Sneaky Summer Injuries

summer safety cheklistSneaky Summer Injuries

More than 29 million people are treated in the ER for injuries every year, according to the CDC, and summertime is far and away the busiest season.   Here’s how to avoid becoming a statistic, and some treatment tips if you’re reading this a little too late.

  1. BBQ blunders… Exercise caution when lighting the grill and opening the cover, since once it’s fired up, the whole shebang is hot. Always grill in a well-ventilated area and use long tongs so you don’t scorch yourself or your clothing.
  2. Killer sunburns… Use  sunscreens with broad spectrum UVA and UVB protection.  Slather on another two or three tablespoons every 90 minutes, whether you’ve been in the water or not.
  3. Lawn mowing injuries… Make sure your mower is in good working condition, clear the yard of any objects that could be flung by the lawnmower blades, and don’t mow without enough daylight. Always wear proper protective equipment, including pants, long sleeves, closed toe shoes, sunglasses and, ideally, hearing protection.
  4. Heat rashes… Reduce sweating by staying in the AC in extreme temps, and wear lightweight, breathable clothing when you can’t hunker down indoors.
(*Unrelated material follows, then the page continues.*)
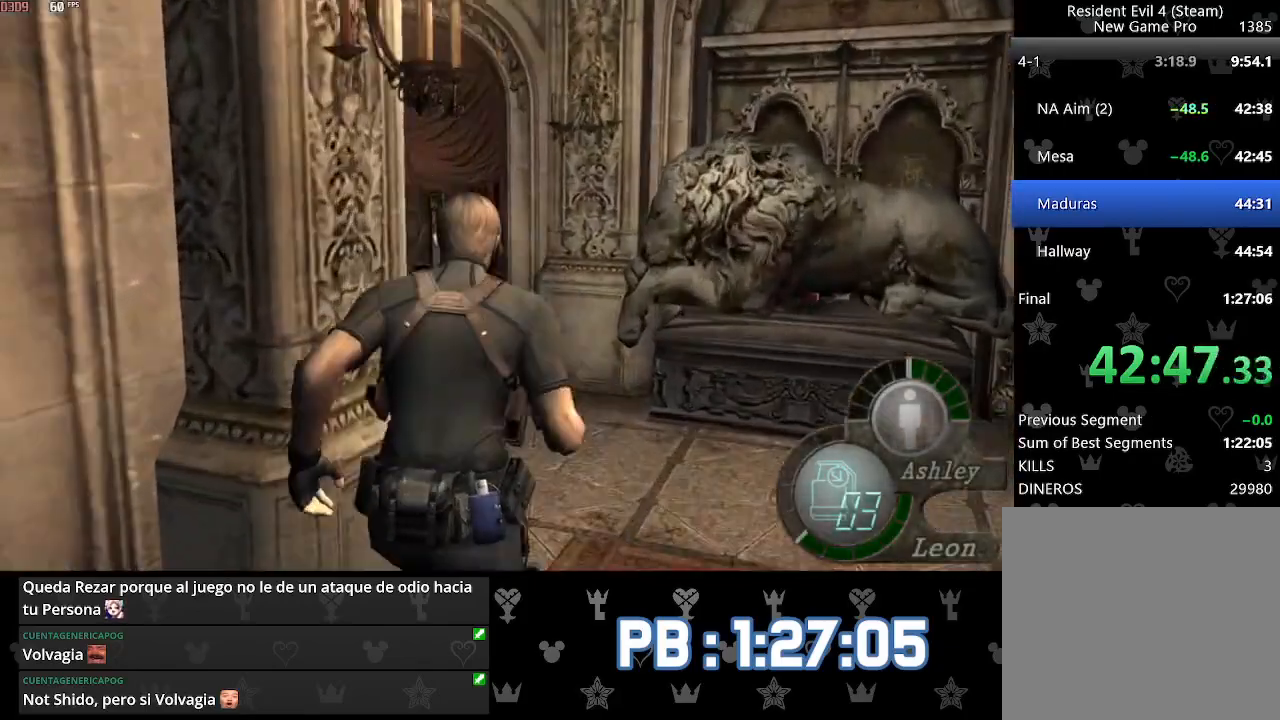
{"buttons": ["DPAD_LEFT"], "left_stick": "up", "right_stick": "center", "events": []}
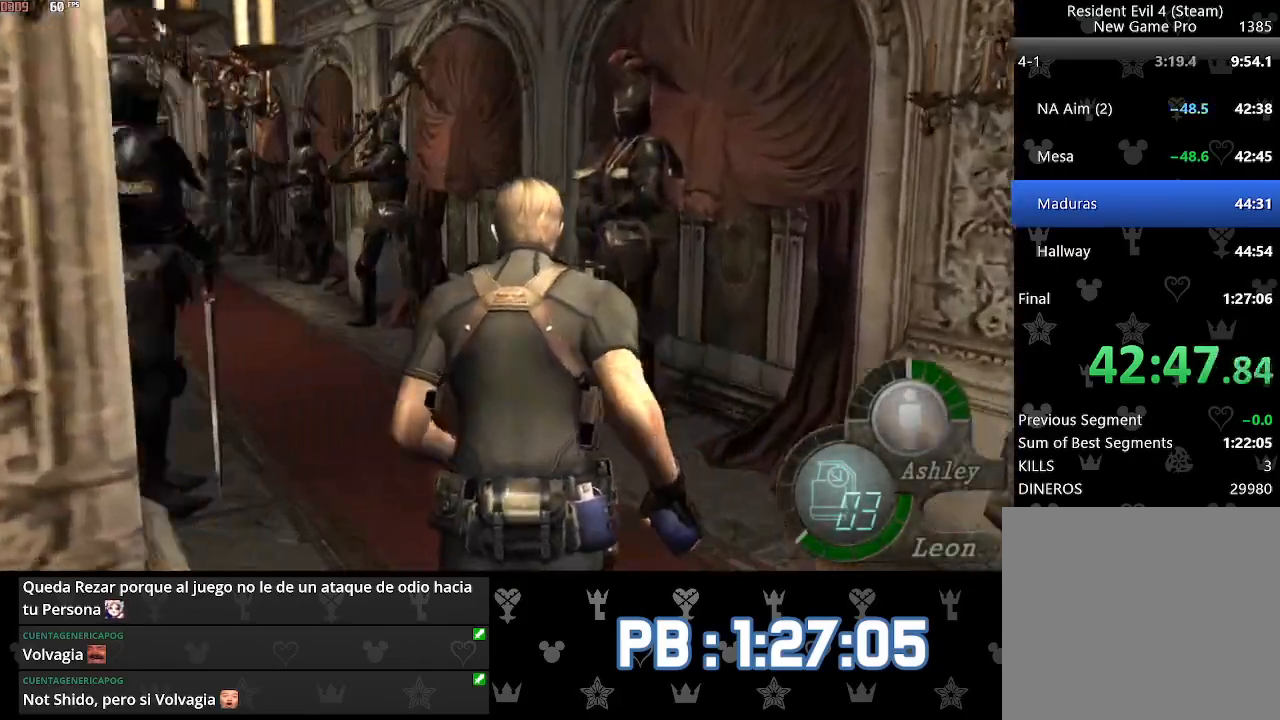
{"buttons": [], "left_stick": "up", "right_stick": "center", "events": [[300, "DPAD_LEFT", "up"]]}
Exercisers should change out of their soaking-wet gym clothes as soon as their workout is done and shower with an anti-bacterial soap.
  5. Aching feet… Unless you’re hanging out in a locker room, poolside, or on the beach, skip the flips and select a sturdier shoe.  As you get older, you tend to have collapsing of the arches, and a flip-flop doesn’t do anything to help support that. They throw off the entire alignment of your lower body, causing knee, back, and hip problems. Choose a sandal that has more contour and arch support.
  6. Bug bites… If you’re heading into the woods, skip the shorts and tanks and cover up with lightweight, long-sleeved shirts and pants. Make sure to also wear insect repellant on exposed skin.
  7. Dehydration…  Stay hydrated by drinking water or electrolyte replacement solutions whenever you feel thirsty.  Freeze a half-full water bottle and fill it before you head outside. Try to do outdoor activities during the cooler times of the day, and if you work outside, make sure you take frequent breaks in the shade.